Data extracted from a collection
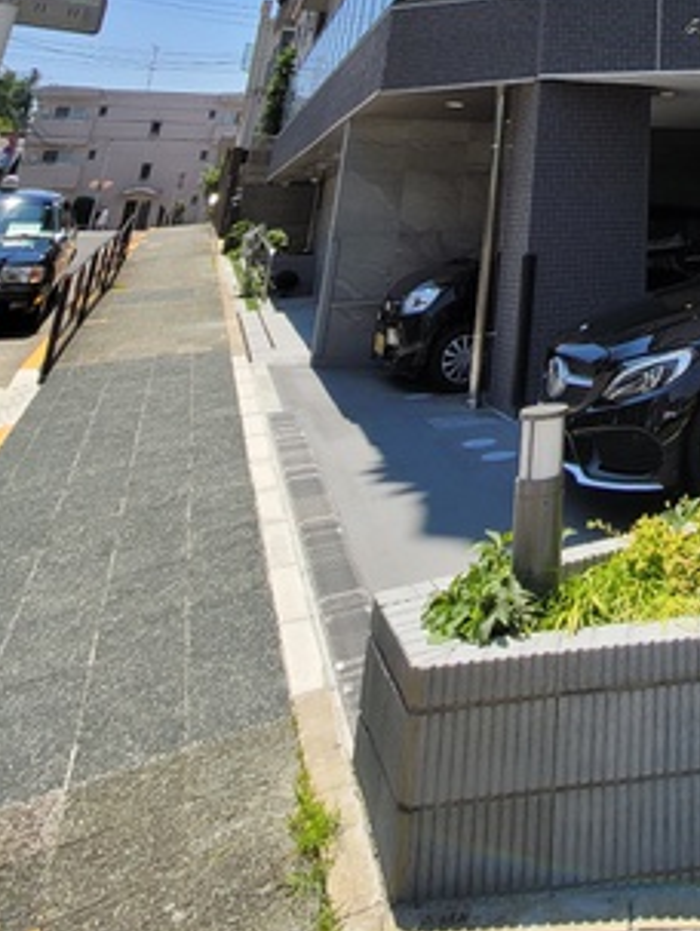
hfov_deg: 37.8
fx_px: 807
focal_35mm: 30
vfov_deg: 43.9
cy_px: -123
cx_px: 797
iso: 64
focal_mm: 2.2
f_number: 2.2
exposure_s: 1/1580
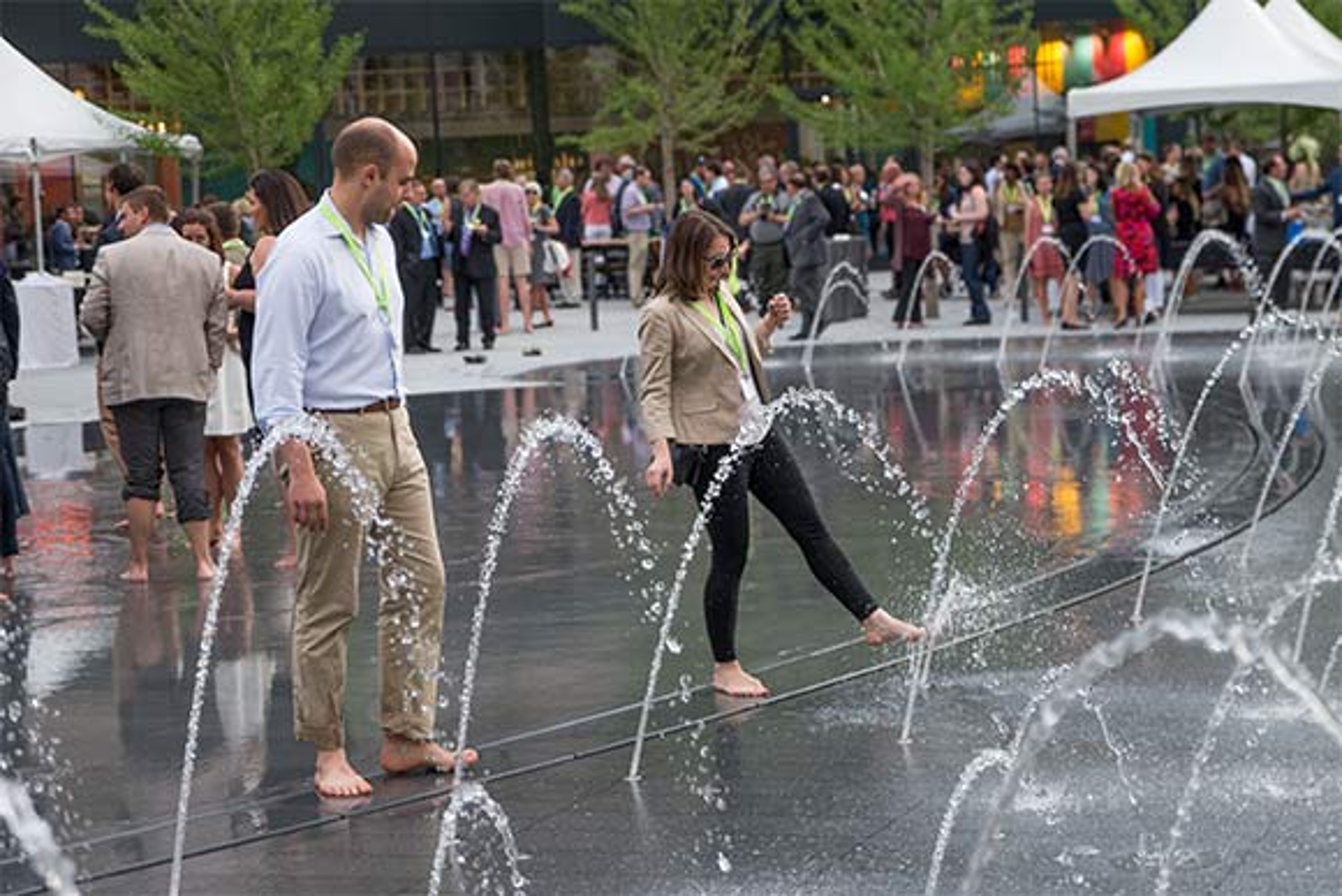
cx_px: 671
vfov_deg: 20.9
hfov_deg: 31.0
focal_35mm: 65
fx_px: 2424
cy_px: 448
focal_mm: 65
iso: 400
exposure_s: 1/500
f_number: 2.8
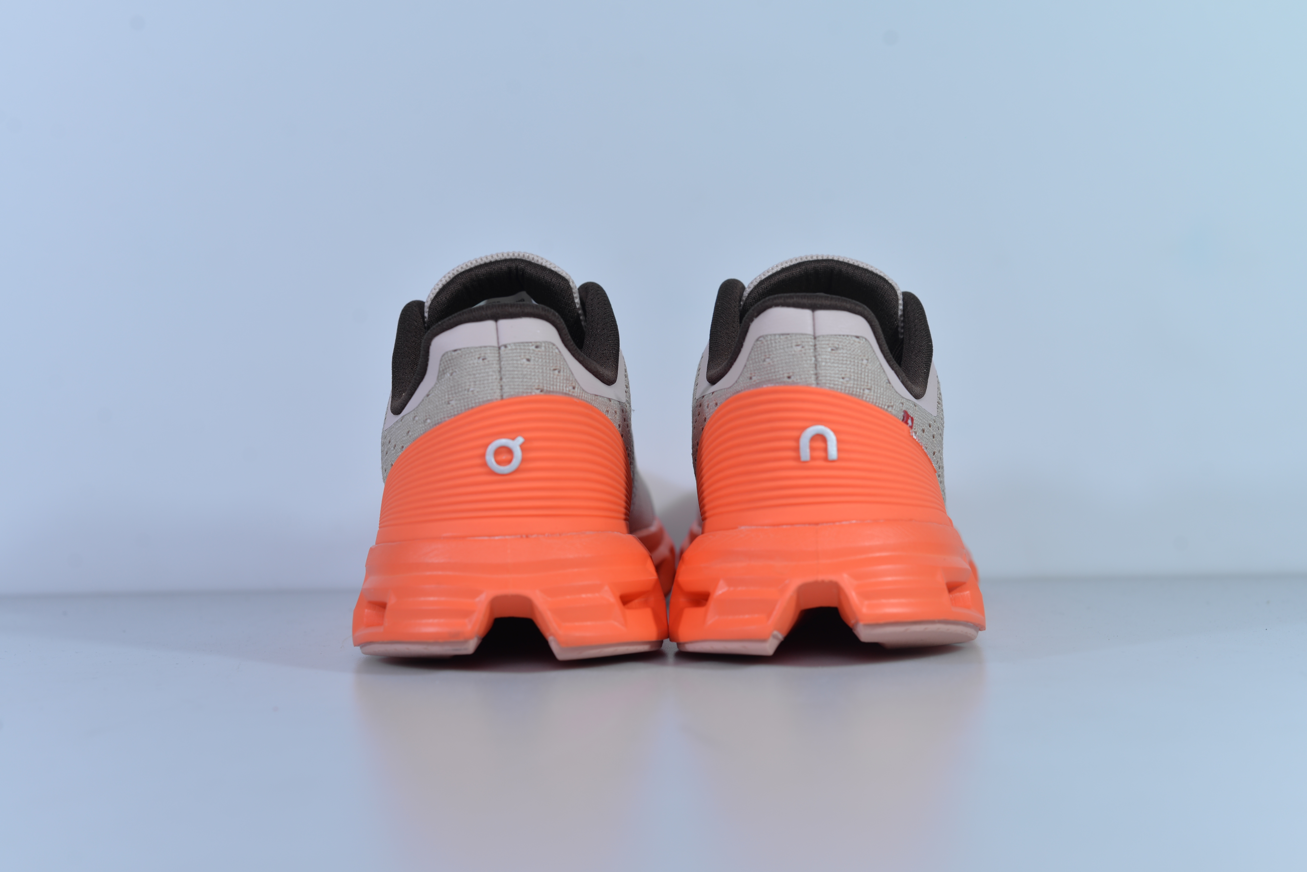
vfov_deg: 27.0
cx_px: 654
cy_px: 436
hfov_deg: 39.6
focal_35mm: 50
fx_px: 1816
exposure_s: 1/250
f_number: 5.6
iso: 100
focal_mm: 50
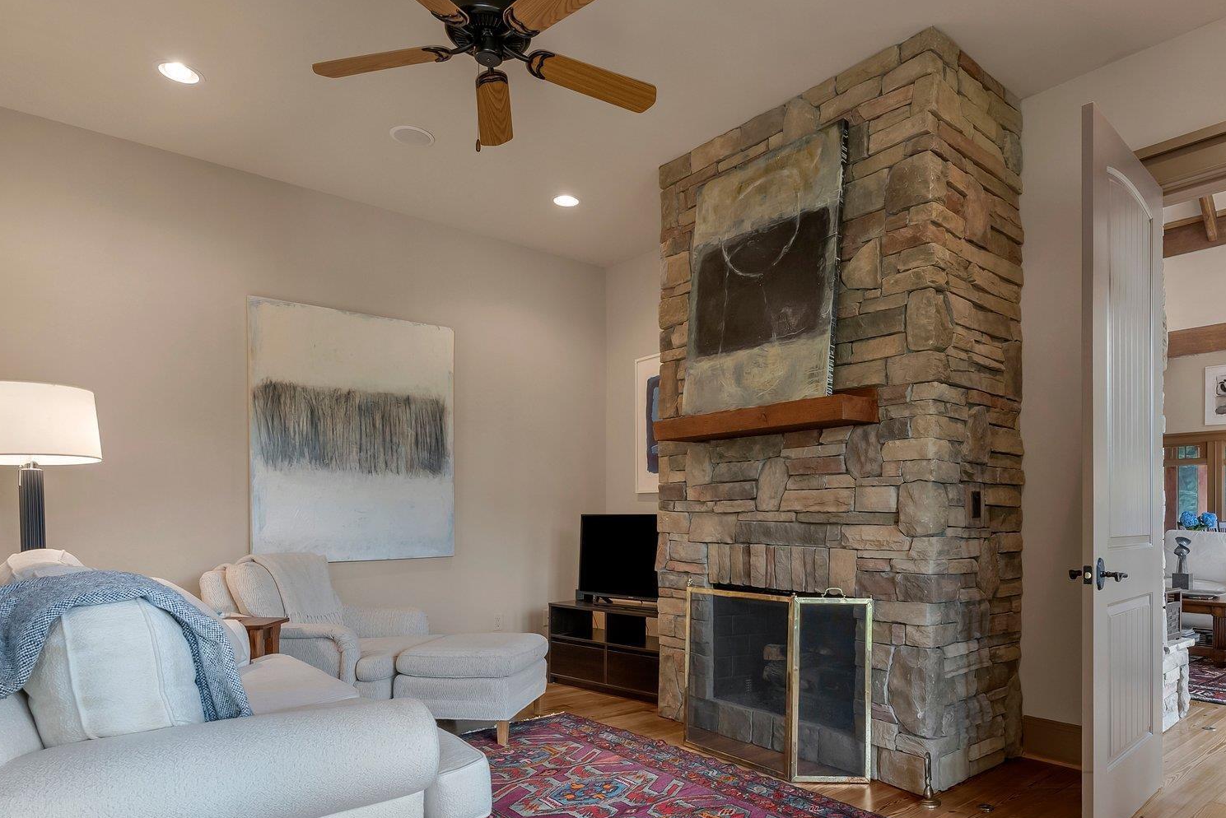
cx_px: 678
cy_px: 521
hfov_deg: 78.3
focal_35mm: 22
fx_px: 749
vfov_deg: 56.5
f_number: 8
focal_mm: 16
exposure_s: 1/8
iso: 400
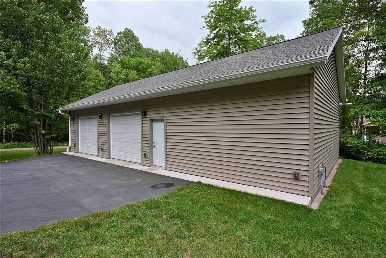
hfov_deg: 90.0
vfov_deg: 67.4
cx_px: 193
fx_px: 193
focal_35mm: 18
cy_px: 129
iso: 250
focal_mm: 18
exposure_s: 1/200
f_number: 5.6
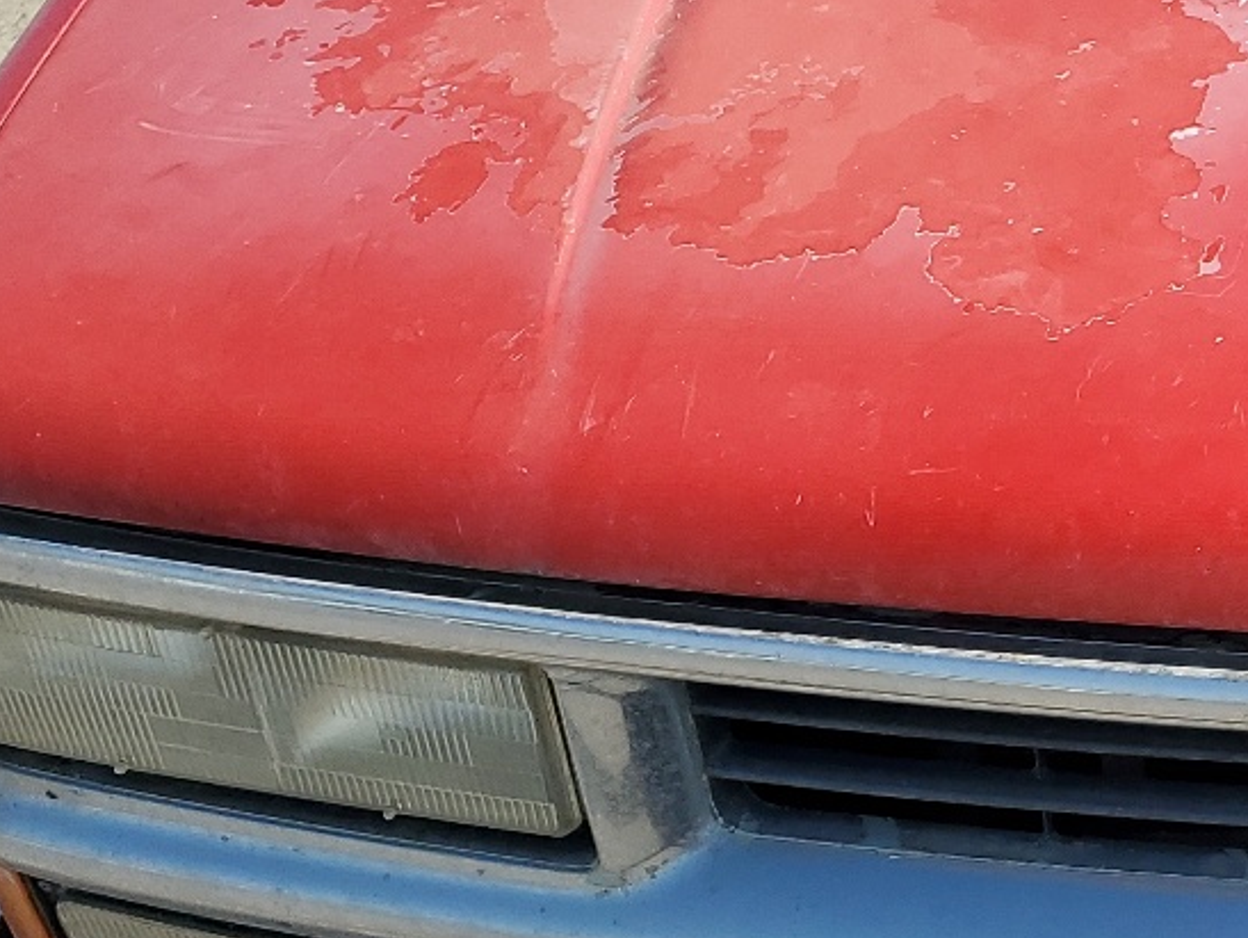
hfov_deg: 22.8
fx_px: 2742
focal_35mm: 76
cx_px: 1627
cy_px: 671
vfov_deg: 19.3
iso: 50
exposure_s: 1/2500
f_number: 1.5
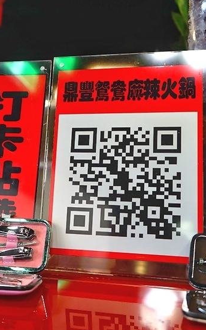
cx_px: 60
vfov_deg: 45.3
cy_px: 163
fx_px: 396
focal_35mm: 44
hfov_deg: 28.9
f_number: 3.5
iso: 500
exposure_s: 1/60
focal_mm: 28
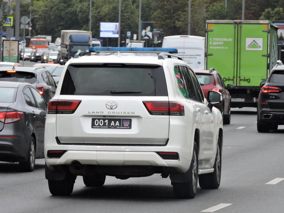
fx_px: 2215
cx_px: 142
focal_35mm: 270
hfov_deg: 7.3
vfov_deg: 5.5
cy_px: 106
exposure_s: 1/125
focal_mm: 48.4
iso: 100
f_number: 5.5
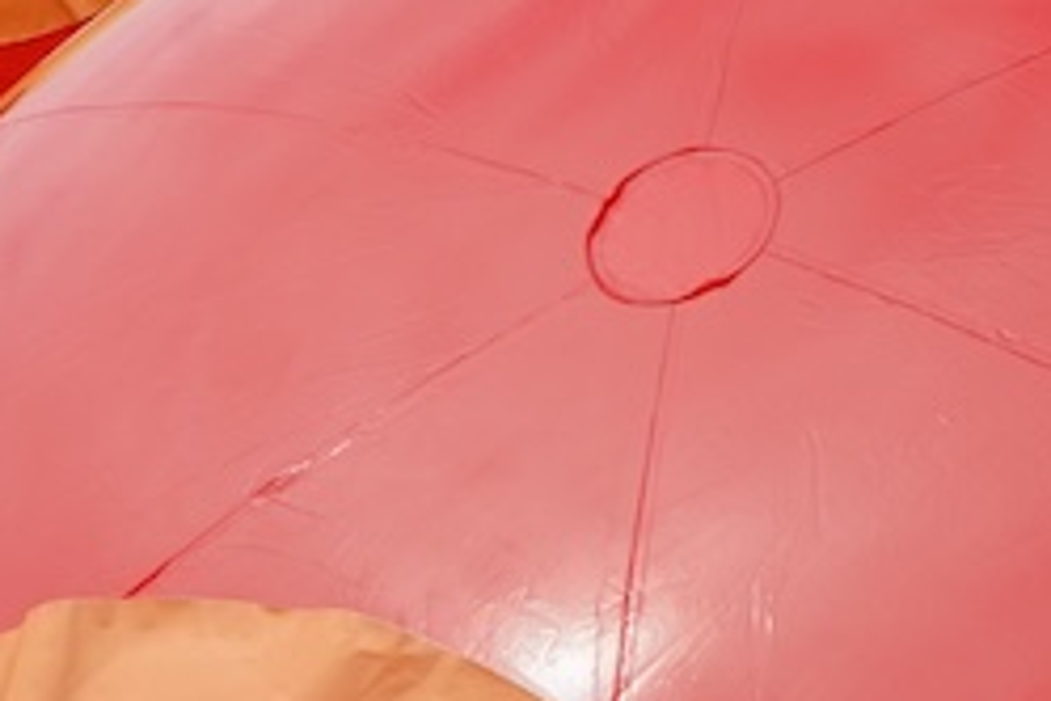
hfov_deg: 4.6
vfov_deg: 3.1
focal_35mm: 449
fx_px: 13107
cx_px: -502
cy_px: 386
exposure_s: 1/400
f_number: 14
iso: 320
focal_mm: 75
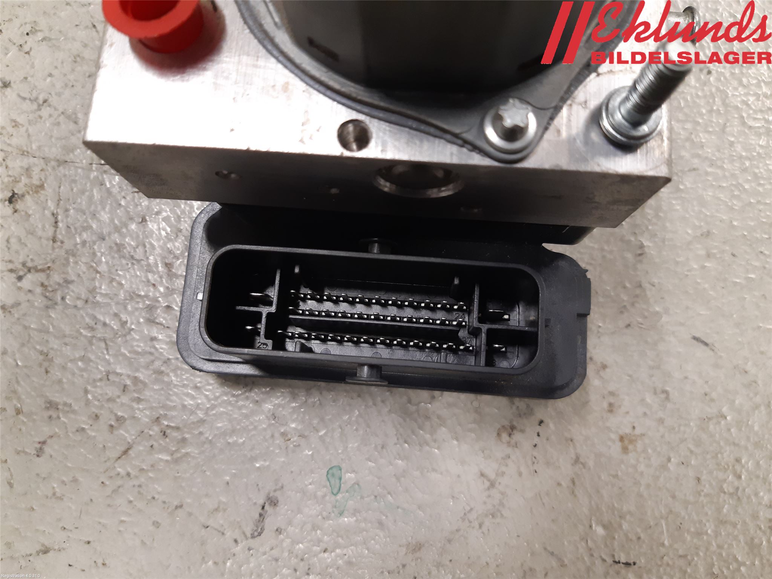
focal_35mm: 26
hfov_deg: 67.3
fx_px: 580
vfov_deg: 53.1
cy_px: 290
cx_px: 386
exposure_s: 1/50
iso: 160
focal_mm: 3.93
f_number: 1.7
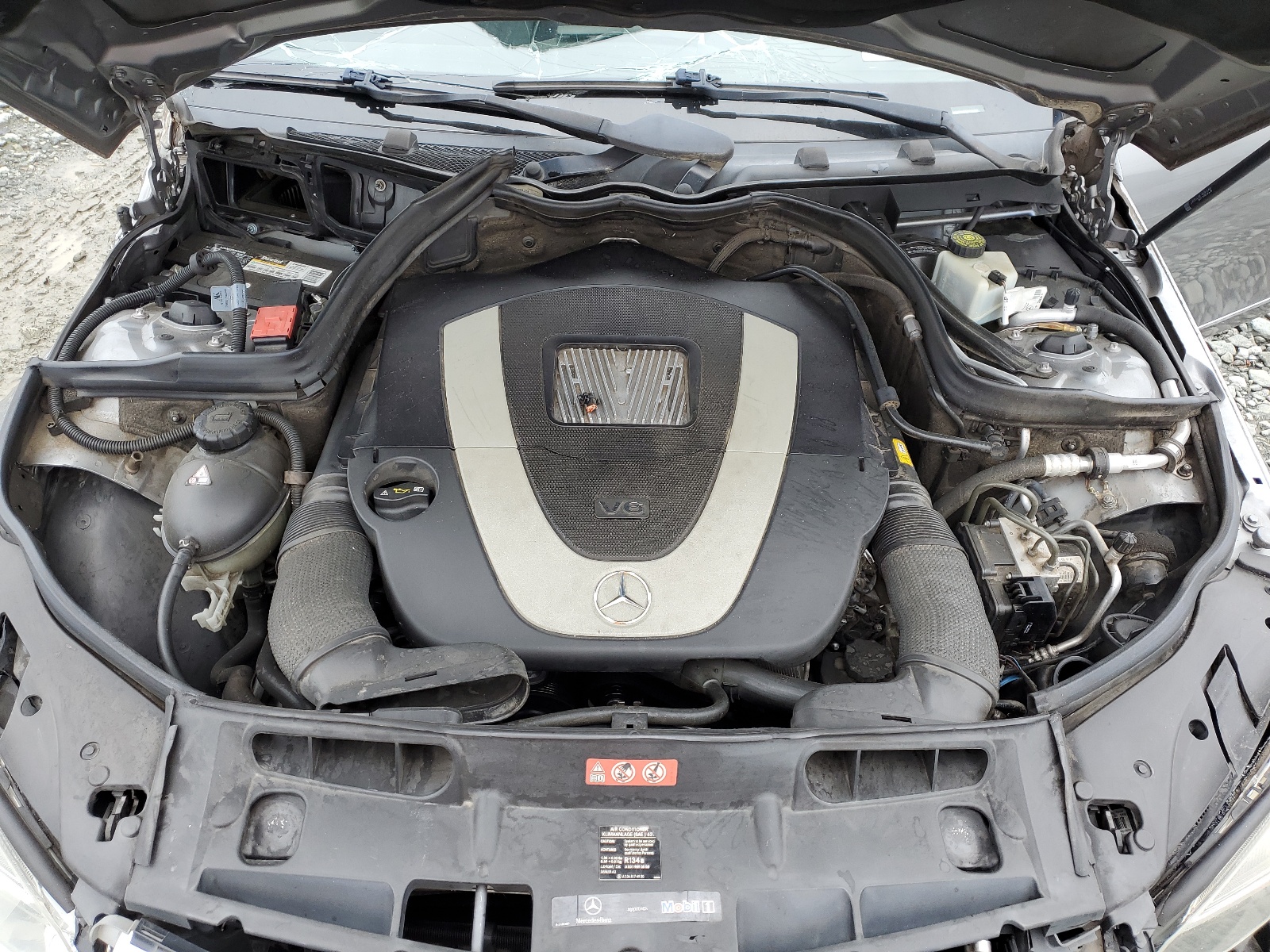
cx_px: 635
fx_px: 954
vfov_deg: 53.1
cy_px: 476
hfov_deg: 67.3
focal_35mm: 26
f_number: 1.5
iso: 50
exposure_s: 1/238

■ **YOUR TASK**
The answer must be an exact copy of the lines above, from the start of the records through the line with "hfov_deg: 90.0", and of nothing else; no pictures belong in it.

■ **ANSWER BELOW**
hfov_deg: 37.8
fx_px: 807
focal_35mm: 30
vfov_deg: 43.9
cy_px: -123
cx_px: 797
iso: 64
focal_mm: 2.2
f_number: 2.2
exposure_s: 1/1580
cx_px: 671
vfov_deg: 20.9
hfov_deg: 31.0
focal_35mm: 65
fx_px: 2424
cy_px: 448
focal_mm: 65
iso: 400
exposure_s: 1/500
f_number: 2.8
vfov_deg: 27.0
cx_px: 654
cy_px: 436
hfov_deg: 39.6
focal_35mm: 50
fx_px: 1816
exposure_s: 1/250
f_number: 5.6
iso: 100
focal_mm: 50
cx_px: 678
cy_px: 521
hfov_deg: 78.3
focal_35mm: 22
fx_px: 749
vfov_deg: 56.5
f_number: 8
focal_mm: 16
exposure_s: 1/8
iso: 400
hfov_deg: 90.0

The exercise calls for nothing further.